EXERCISE PASSAGE:
>>>
Alisie, who graduated with a licentiate degree in Cybernetics, Economy Informatics and Statistics in 2010, was the editor-in-chief of the publication until late 2013, when he, and others, assisted Buterin in founding the Ethereum project. Buterin continued to contribute articles until leaving in 2014.
Buterin soon found himself working over 30 hours a week on crypto projects and decided to drop out of university in 2013, only a year after joining. He then started to travel the world and study what the existing blockchain technology and applications had to offer.
Visiting Israel in October 2013, Buterin ended up spending time with a team developing one of the first ‘crypto 2.0’ projects, Mastercoin, which aimed to take blockchain technology beyond digital currency.
While Mastercoin now lives on as Omni, following a rebrand in early 2015, the project was ground breaking at inception. Its creator, a software engineer by the name of J.R. Willett, published ‘The Second Bitcoin Whitepaper’ in January 2012 outlining his idea to use the existing bitcoin network for what are now known as smart contracts – which would go on to form a major part of Buterin’s Ethereum project. Willett was also the inventor of initial coin offerings (ICOs).
<<<
BRIEF 1: Repeat the passage about Buterin and Ethereum word for word, starting with "While Mastercoin now" and going on through "coin offerings (ICOs).".

[Transcribed page text]
>>>
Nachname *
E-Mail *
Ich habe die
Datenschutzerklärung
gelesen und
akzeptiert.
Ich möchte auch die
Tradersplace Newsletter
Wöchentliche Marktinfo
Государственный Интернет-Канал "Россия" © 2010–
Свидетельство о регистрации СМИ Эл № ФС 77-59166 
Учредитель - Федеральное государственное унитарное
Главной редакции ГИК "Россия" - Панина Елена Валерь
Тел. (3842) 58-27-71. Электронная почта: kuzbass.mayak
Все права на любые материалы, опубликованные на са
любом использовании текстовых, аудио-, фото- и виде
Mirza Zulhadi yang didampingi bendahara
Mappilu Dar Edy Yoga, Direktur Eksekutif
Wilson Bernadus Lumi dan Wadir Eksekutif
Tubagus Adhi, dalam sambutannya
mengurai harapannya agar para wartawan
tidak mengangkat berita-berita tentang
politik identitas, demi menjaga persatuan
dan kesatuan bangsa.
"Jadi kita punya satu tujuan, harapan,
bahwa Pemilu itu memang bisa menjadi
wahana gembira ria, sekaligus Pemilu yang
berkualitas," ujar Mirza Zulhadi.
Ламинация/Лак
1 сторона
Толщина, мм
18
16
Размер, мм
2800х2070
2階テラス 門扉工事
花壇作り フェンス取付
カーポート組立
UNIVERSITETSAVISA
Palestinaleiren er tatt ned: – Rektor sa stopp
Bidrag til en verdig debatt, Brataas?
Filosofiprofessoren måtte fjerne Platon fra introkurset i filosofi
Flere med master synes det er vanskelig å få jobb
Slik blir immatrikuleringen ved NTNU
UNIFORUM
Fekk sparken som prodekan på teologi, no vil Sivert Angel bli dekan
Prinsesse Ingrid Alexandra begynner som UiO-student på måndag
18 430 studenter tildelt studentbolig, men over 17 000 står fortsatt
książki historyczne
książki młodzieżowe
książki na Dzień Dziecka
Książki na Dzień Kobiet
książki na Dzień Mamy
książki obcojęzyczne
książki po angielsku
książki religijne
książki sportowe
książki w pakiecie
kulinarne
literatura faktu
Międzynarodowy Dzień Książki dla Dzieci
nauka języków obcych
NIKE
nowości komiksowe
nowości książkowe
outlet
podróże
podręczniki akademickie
<<<
BRIEF 2: Reproduce the rows word for word, starting with the first row and going on through the line with "Свидетельство о регистрации".

TASK RESPONSE 1:
While Mastercoin now lives on as Omni, following a rebrand in early 2015, the project was ground breaking at inception. Its creator, a software engineer by the name of J.R. Willett, published ‘The Second Bitcoin Whitepaper’ in January 2012 outlining his idea to use the existing bitcoin network for what are now known as smart contracts – which would go on to form a major part of Buterin’s Ethereum project. Willett was also the inventor of initial coin offerings (ICOs).

TASK RESPONSE 2:
Nachname *
E-Mail *
Ich habe die
Datenschutzerklärung
gelesen und
akzeptiert.
Ich möchte auch die
Tradersplace Newsletter
Wöchentliche Marktinfo
Государственный Интернет-Канал "Россия" © 2010–
Свидетельство о регистрации СМИ Эл № ФС 77-59166 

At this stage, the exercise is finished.